Pemkot Mataram: Lebih Baik Tutup Sementara Dapur MBG Bermasalah daripada Dipaksa Beroperasi
Mataram (NTBSatu) – Pemerintah Kota (Pemkot) Mataram mendukung penutupan sementara dapur penyedia Makan Bergizi Gratis (MBG) yang bermasalah.
Asisten I Setda Kota Mataram, Lalu Martawang, mengatakan keselamatan anak adalah prioritas. Karena itu, Pemkot memperketat pengawasan keamanan pangan melalui Dinas Kesehatan (Dinkes) Kota Mataram.
Penutupan dan pembukaan kembali dapur menjadi kewenangan Koordinator Wilayah (Korwil) dan Satgas Pusat.
“Kami belum menerima laporan resmi mengenai unit mana saja yang tutup atau yang sudah buka kembali, karena itu ranahnya Korwil.

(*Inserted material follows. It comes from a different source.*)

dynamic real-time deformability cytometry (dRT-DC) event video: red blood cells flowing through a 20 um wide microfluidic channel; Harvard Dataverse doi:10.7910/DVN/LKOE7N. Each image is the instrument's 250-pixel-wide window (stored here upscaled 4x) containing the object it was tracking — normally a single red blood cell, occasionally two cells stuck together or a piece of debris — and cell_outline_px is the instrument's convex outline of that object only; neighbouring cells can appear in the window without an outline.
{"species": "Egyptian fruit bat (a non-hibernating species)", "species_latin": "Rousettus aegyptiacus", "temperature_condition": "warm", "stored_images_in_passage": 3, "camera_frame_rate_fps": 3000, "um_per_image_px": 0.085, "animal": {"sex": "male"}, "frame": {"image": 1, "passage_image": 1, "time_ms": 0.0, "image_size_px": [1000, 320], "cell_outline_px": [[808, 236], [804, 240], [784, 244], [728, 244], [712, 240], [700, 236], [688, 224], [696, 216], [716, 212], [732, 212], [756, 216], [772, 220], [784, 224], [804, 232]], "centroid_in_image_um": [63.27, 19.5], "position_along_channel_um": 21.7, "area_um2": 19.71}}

Namun, peran Dinas Kesehatan kita sangat rigid untuk memastikan Sertifikat Laik Higiene Sanitasi (SLHS) serta kelayakan konsumsi dari menu yang disajikan. Ini menjadi penekanan khusus Bapak Wali Kota Mataram demi keselamatan anak-anak kita,” ujar Martawang, Selasa, 28 Juli 2026.

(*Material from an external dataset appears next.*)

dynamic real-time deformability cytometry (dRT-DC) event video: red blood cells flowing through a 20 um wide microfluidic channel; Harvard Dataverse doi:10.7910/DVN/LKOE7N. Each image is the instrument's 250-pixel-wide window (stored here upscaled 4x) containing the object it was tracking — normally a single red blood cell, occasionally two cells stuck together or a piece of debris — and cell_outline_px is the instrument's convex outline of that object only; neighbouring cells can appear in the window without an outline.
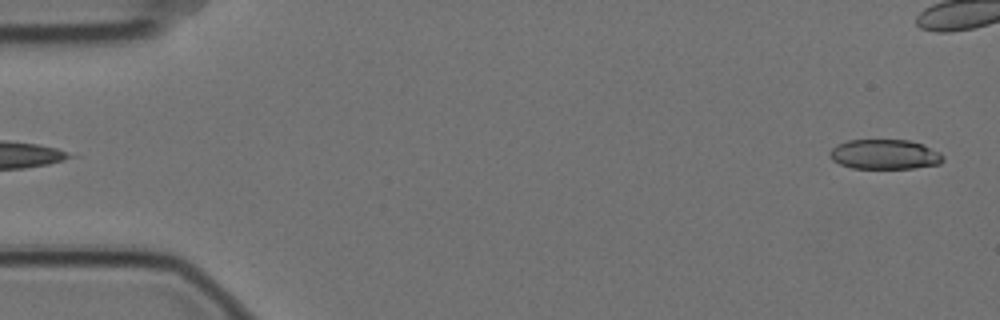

Martawang menilai, penutupan sementara bukan hambatan. Langkah itu justru memberi ruang untuk evaluasi dan perbaikan. Menurutnya, dapur yang belum memenuhi standar tidak boleh beroperasi. Risiko keracunan jauh lebih besar daripada keterlambatan distribusi makanan.
“Kalau ada yang tutup, berarti ada hal yang perlu kita evaluasi dan perbaiki. Soal cakupan sasaran itu menjadi ranah Badan Gizi Nasional (BGN). Yang menjadi perhatian utama kita adalah keselamatan dan kesehatan anak-anak,” tegasnya.
Ia mengatakan, target penerima manfaat bukan satu-satunya ukuran keberhasilan MBG. Program itu juga harus menjamin makanan yang aman dan layak konsumsi.
Petugas melakukan inspeksi dan mengambil sampel makanan secara acak. Pemeriksaan meliputi kebersihan dapur, proses pengolahan, pemenuhan SLHS, serta kualitas menu. Harapannya, pengawasan itu dapat menekan risiko keracunan hingga nihil kasus.
Berdasarkan informasi yang NTBSatu terima, terdapat delapan dapur yang telah tutup sementara.
Redaksi telah mencoba konfirmasi melalui Koordinator Wilayah (Korwil) Satuan Pelayanan Pemenuhan Gizi (SPPG) Badan Gizi Nasional (BGN) Kota Mataram, Isnan Purnama belum mendapatkan respons. (*)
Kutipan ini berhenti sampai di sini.